ACTIVITY:
Would you retype all of these records exactly?

━━━━━━━━━━━━━━━━━━━━

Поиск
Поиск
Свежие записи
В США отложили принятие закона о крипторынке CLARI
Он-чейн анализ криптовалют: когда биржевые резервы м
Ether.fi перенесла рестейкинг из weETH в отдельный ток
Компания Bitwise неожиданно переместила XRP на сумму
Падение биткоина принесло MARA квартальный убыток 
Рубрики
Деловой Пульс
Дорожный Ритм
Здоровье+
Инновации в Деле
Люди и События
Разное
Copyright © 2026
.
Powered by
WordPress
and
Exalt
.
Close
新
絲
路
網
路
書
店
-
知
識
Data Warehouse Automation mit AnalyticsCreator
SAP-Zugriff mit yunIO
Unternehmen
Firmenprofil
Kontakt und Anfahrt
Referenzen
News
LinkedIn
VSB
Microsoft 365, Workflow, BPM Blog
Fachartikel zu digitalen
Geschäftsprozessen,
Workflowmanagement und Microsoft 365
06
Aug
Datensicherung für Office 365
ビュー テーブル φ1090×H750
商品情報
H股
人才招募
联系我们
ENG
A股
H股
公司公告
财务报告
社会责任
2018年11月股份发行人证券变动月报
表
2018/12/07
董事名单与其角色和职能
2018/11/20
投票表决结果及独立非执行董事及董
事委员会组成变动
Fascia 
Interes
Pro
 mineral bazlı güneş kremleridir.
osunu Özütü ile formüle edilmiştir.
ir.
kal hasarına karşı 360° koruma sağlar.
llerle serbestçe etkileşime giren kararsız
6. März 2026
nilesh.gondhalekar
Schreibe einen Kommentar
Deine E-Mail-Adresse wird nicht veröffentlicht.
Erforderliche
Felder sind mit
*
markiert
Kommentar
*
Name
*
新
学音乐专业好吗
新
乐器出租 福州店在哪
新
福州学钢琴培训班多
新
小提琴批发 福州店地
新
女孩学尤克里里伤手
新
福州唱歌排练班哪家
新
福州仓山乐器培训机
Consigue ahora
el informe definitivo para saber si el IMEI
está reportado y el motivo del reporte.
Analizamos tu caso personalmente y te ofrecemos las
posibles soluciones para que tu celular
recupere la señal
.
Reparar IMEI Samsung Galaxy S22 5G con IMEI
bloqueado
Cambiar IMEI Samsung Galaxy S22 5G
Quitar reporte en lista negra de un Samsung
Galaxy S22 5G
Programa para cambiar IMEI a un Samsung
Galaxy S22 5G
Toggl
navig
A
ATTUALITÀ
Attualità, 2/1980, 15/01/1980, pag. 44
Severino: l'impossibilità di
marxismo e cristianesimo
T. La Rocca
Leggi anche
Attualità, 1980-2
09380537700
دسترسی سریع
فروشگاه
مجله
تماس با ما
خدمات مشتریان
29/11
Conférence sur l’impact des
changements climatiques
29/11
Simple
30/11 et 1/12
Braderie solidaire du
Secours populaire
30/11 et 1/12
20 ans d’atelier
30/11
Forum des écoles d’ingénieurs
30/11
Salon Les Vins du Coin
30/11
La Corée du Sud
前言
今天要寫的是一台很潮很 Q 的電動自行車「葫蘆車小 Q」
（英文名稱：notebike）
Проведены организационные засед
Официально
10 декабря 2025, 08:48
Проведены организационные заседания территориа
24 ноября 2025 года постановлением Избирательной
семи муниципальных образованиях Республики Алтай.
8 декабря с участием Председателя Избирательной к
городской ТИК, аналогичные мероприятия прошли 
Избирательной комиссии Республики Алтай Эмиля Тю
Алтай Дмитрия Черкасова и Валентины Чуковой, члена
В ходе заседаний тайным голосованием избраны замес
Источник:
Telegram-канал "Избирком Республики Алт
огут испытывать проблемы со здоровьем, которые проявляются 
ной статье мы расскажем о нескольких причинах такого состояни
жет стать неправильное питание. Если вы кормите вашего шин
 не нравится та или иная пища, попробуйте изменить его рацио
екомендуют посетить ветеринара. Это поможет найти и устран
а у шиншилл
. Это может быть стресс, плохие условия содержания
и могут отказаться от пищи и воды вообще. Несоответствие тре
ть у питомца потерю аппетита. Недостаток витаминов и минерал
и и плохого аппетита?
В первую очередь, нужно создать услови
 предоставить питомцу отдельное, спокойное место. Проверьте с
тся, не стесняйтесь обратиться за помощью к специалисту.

━━━━━━━━━━━━━━━━━━━━

ANSWER TO THE EXERCISE:
Поиск
Поиск
Свежие записи
В США отложили принятие закона о крипторынке CLARI
Он-чейн анализ криптовалют: когда биржевые резервы м
Ether.fi перенесла рестейкинг из weETH в отдельный ток
Компания Bitwise неожиданно переместила XRP на сумму
Падение биткоина принесло MARA квартальный убыток 
Рубрики
Деловой Пульс
Дорожный Ритм
Здоровье+
Инновации в Деле
Люди и События
Разное
Copyright © 2026
.
Powered by
WordPress
and
Exalt
.
Close
新
絲
路
網
路
書
店
-
知
識
Data Warehouse Automation mit AnalyticsCreator
SAP-Zugriff mit yunIO
Unternehmen
Firmenprofil
Kontakt und Anfahrt
Referenzen
News
LinkedIn
VSB
Microsoft 365, Workflow, BPM Blog
Fachartikel zu digitalen
Geschäftsprozessen,
Workflowmanagement und Microsoft 365
06
Aug
Datensicherung für Office 365
ビュー テーブル φ1090×H750
商品情報
H股
人才招募
联系我们
ENG
A股
H股
公司公告
财务报告
社会责任
2018年11月股份发行人证券变动月报
表
2018/12/07
董事名单与其角色和职能
2018/11/20
投票表决结果及独立非执行董事及董
事委员会组成变动
Fascia 
Interes
Pro
 mineral bazlı güneş kremleridir.
osunu Özütü ile formüle edilmiştir.
ir.
kal hasarına karşı 360° koruma sağlar.
llerle serbestçe etkileşime giren kararsız
6. März 2026
nilesh.gondhalekar
Schreibe einen Kommentar
Deine E-Mail-Adresse wird nicht veröffentlicht.
Erforderliche
Felder sind mit
*
markiert
Kommentar
*
Name
*
新
学音乐专业好吗
新
乐器出租 福州店在哪
新
福州学钢琴培训班多
新
小提琴批发 福州店地
新
女孩学尤克里里伤手
新
福州唱歌排练班哪家
新
福州仓山乐器培训机
Consigue ahora
el informe definitivo para saber si el IMEI
está reportado y el motivo del reporte.
Analizamos tu caso personalmente y te ofrecemos las
posibles soluciones para que tu celular
recupere la señal
.
Reparar IMEI Samsung Galaxy S22 5G con IMEI
bloqueado
Cambiar IMEI Samsung Galaxy S22 5G
Quitar reporte en lista negra de un Samsung
Galaxy S22 5G
Programa para cambiar IMEI a un Samsung
Galaxy S22 5G
Toggl
navig
A
ATTUALITÀ
Attualità, 2/1980, 15/01/1980, pag. 44
Severino: l'impossibilità di
marxismo e cristianesimo
T. La Rocca
Leggi anche
Attualità, 1980-2
09380537700
دسترسی سریع
فروشگاه
مجله
تماس با ما
خدمات مشتریان
29/11
Conférence sur l’impact des
changements climatiques
29/11
Simple
30/11 et 1/12
Braderie solidaire du
Secours populaire
30/11 et 1/12
20 ans d’atelier
30/11
Forum des écoles d’ingénieurs
30/11
Salon Les Vins du Coin
30/11
La Corée du Sud
前言
今天要寫的是一台很潮很 Q 的電動自行車「葫蘆車小 Q」
（英文名稱：notebike）
Проведены организационные засед
Официально
10 декабря 2025, 08:48
Проведены организационные заседания территориа
24 ноября 2025 года постановлением Избирательной
семи муниципальных образованиях Республики Алтай.
8 декабря с участием Председателя Избирательной к
городской ТИК, аналогичные мероприятия прошли 
Избирательной комиссии Республики Алтай Эмиля Тю
Алтай Дмитрия Черкасова и Валентины Чуковой, члена
В ходе заседаний тайным голосованием избраны замес
Источник:
Telegram-канал "Избирком Республики Алт
огут испытывать проблемы со здоровьем, которые проявляются 
ной статье мы расскажем о нескольких причинах такого состояни
жет стать неправильное питание. Если вы кормите вашего шин
 не нравится та или иная пища, попробуйте изменить его рацио
екомендуют посетить ветеринара. Это поможет найти и устран
а у шиншилл
. Это может быть стресс, плохие условия содержания
и могут отказаться от пищи и воды вообще. Несоответствие тре
ть у питомца потерю аппетита. Недостаток витаминов и минерал
и и плохого аппетита?
В первую очередь, нужно создать услови
 предоставить питомцу отдельное, спокойное место. Проверьте с
тся, не стесняйтесь обратиться за помощью к специалисту.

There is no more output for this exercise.